== TEXT UNDER STUDY ==
--- START ---

Second, our low response rate may have caused a selection bias. Our responding donors differed from non-responders and were possibly more likely to follow-up with their health care providers. Health care follow-up among our responding kidney donors may overestimate follow-up among non-responding donors and likely represents the ceiling for frequency of follow-up among donors in general.
Third, results from this single-center study are not necessarily generalizable to other transplant centers. Center-specific policies and procedures for educating and evaluating live kidney donors may impact those donors’ likelihood of having regular medical follow-up. Compared to donors at other centers, our responding donors were possibly more likely to follow-up with PCPs, given their relative affluence (half had self-reported annual household income >$80,000) and education (two-thirds had post-high school education). On the other hand, the demographics of our live donor population are similar to the general U.S. live donor population (35).
Fourth, we relied upon donors’ self-report to determine their medical follow-up, so measurement error is possible. We were unable to correlate donors’ self-reports with their actual medical records. On the one hand, social desirability bias may have led responding donors to overestimate their frequency of follow-up. On the other hand, validation studies comparing self-report to claims data suggest that patients may actually underreport use of outpatient health services (36).
Fifth, our small sample size precluded meaningful multivariable analysis. The lower odds of recent follow-up among younger or uninsured live donors could be confounded by other, unmeasured factors. In a multivariable analysis that adjusts for such confounders, it is possible that younger or uninsured donors may follow-up at similar frequencies to older or insured donors.
Finally, the ideal frequency of follow-up by live donors remains unknown. Lack of follow-up within the past year may not necessarily be associated with worse donor outcomes.

--- END ---

== SUPPLIED INFORMATION ==
--- START ---

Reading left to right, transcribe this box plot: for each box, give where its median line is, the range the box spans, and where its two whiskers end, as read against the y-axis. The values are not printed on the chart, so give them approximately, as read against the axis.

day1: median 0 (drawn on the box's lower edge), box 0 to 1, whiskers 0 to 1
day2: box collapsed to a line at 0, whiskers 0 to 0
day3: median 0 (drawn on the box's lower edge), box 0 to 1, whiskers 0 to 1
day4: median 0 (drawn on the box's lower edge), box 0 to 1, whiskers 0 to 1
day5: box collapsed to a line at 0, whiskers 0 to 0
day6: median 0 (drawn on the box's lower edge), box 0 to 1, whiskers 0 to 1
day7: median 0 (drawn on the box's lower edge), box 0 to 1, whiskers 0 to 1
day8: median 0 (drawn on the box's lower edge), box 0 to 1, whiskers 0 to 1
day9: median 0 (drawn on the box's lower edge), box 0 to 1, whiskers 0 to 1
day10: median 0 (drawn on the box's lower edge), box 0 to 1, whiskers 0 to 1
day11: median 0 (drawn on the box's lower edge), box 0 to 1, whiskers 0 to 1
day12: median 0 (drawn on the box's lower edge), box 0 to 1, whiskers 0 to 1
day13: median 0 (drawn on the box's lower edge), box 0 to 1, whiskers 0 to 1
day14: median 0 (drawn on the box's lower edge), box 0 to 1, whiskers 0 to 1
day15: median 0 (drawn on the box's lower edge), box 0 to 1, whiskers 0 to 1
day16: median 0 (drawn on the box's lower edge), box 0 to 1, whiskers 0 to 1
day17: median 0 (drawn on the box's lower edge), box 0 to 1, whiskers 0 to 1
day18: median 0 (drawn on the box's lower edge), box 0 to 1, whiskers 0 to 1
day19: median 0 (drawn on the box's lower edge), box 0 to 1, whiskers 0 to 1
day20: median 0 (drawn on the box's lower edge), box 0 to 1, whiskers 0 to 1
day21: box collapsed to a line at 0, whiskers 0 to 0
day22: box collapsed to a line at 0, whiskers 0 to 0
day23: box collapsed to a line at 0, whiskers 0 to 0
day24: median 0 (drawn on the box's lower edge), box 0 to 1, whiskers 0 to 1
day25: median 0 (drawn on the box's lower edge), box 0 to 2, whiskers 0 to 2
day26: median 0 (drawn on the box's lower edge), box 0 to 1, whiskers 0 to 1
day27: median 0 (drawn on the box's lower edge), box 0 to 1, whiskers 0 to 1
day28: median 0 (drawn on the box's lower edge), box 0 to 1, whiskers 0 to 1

--- END ---

== ACTIVITY LIST ==
- a) Please write out the part of the kidney donor text that begins at the words "Second, our low" and ends after the words "donors in general.".
- b) Extend the kidney donor text beyond its last sentence.

== WRITTEN ANSWERS ==
- a)
Second, our low response rate may have caused a selection bias. Our responding donors differed from non-responders and were possibly more likely to follow-up with their health care providers. Health care follow-up among our responding kidney donors may overestimate follow-up among non-responding donors and likely represents the ceiling for frequency of follow-up among donors in general.

- b)
Conclusions
After nephrectomy, live kidney donors should regularly follow-up with health care providers. In this study, most donors who responded to our survey reported that they seek regular care with their doctors and other health care providers. The responding live donors who failed to follow-up with health care providers tended to be younger at the time of donation and lack health insurance. Because our study only measured health care follow-up among donors who responded to the survey, our findings may overstate the frequency of donor follow-up. The transplant community should focus its resources most upon the subgroups of donors who have a higher risk for complications and lower likelihood of follow-up medical care.
Acknowledgments
This research was funded in part by grants from the Harvey E. Nussbaum, MD, Research Institute (F.L.W.) and from the National Institutes of Health (K23-DK078688, to P.P.R.). These data were presented, in part, in abstract form at the American Transplant Congress in Philadelphia, PA, in May 2011. We wish to thank Dr. Arthur Matas and his research team from the University of Minnesota, for sharing the questionnaires that they administer to their live kidney donors. We also thanks Drs. Pallavi Batwar, Nirav M. Jasani, and Dustin Johnson for assistance with data collection.